What is being asked ▸ Starting with the first line and ending with the last, transcribe the data exactly.

BEGIN Information supplied

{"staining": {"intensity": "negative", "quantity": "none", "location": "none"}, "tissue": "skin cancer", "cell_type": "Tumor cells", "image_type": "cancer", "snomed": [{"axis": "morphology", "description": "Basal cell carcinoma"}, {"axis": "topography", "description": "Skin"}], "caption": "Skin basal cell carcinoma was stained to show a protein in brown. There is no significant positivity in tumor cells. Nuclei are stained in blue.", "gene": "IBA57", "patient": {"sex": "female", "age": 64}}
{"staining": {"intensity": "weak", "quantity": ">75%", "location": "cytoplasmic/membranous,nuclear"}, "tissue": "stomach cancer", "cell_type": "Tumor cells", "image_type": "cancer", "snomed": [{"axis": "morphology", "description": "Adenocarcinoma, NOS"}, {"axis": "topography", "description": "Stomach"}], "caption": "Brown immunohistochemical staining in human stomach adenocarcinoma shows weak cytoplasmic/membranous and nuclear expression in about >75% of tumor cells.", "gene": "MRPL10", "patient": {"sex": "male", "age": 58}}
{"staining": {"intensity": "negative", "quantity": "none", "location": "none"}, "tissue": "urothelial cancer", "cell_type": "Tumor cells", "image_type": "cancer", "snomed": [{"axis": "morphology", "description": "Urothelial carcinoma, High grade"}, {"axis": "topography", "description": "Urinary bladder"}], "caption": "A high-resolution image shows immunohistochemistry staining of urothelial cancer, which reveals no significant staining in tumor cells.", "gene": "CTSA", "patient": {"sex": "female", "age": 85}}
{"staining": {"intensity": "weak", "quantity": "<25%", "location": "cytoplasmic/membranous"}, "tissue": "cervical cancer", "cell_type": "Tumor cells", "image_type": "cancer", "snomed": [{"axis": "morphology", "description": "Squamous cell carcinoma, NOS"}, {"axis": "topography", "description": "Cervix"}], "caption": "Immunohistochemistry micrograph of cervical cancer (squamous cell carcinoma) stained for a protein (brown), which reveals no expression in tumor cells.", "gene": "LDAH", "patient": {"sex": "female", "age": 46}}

END Information supplied

Exercise answer ▸
{"staining": {"intensity": "negative", "quantity": "none", "location": "none"}, "tissue": "skin cancer", "cell_type": "Tumor cells", "image_type": "cancer", "snomed": [{"axis": "morphology", "description": "Basal cell carcinoma"}, {"axis": "topography", "description": "Skin"}], "caption": "Skin basal cell carcinoma was stained to show a protein in brown. There is no significant positivity in tumor cells. Nuclei are stained in blue.", "gene": "IBA57", "patient": {"sex": "female", "age": 64}}
{"staining": {"intensity": "weak", "quantity": ">75%", "location": "cytoplasmic/membranous,nuclear"}, "tissue": "stomach cancer", "cell_type": "Tumor cells", "image_type": "cancer", "snomed": [{"axis": "morphology", "description": "Adenocarcinoma, NOS"}, {"axis": "topography", "description": "Stomach"}], "caption": "Brown immunohistochemical staining in human stomach adenocarcinoma shows weak cytoplasmic/membranous and nuclear expression in about >75% of tumor cells.", "gene": "MRPL10", "patient": {"sex": "male", "age": 58}}
{"staining": {"intensity": "negative", "quantity": "none", "location": "none"}, "tissue": "urothelial cancer", "cell_type": "Tumor cells", "image_type": "cancer", "snomed": [{"axis": "morphology", "description": "Urothelial carcinoma, High grade"}, {"axis": "topography", "description": "Urinary bladder"}], "caption": "A high-resolution image shows immunohistochemistry staining of urothelial cancer, which reveals no significant staining in tumor cells.", "gene": "CTSA", "patient": {"sex": "female", "age": 85}}
{"staining": {"intensity": "weak", "quantity": "<25%", "location": "cytoplasmic/membranous"}, "tissue": "cervical cancer", "cell_type": "Tumor cells", "image_type": "cancer", "snomed": [{"axis": "morphology", "description": "Squamous cell carcinoma, NOS"}, {"axis": "topography", "description": "Cervix"}], "caption": "Immunohistochemistry micrograph of cervical cancer (squamous cell carcinoma) stained for a protein (brown), which reveals no expression in tumor cells.", "gene": "LDAH", "patient": {"sex": "female", "age": 46}}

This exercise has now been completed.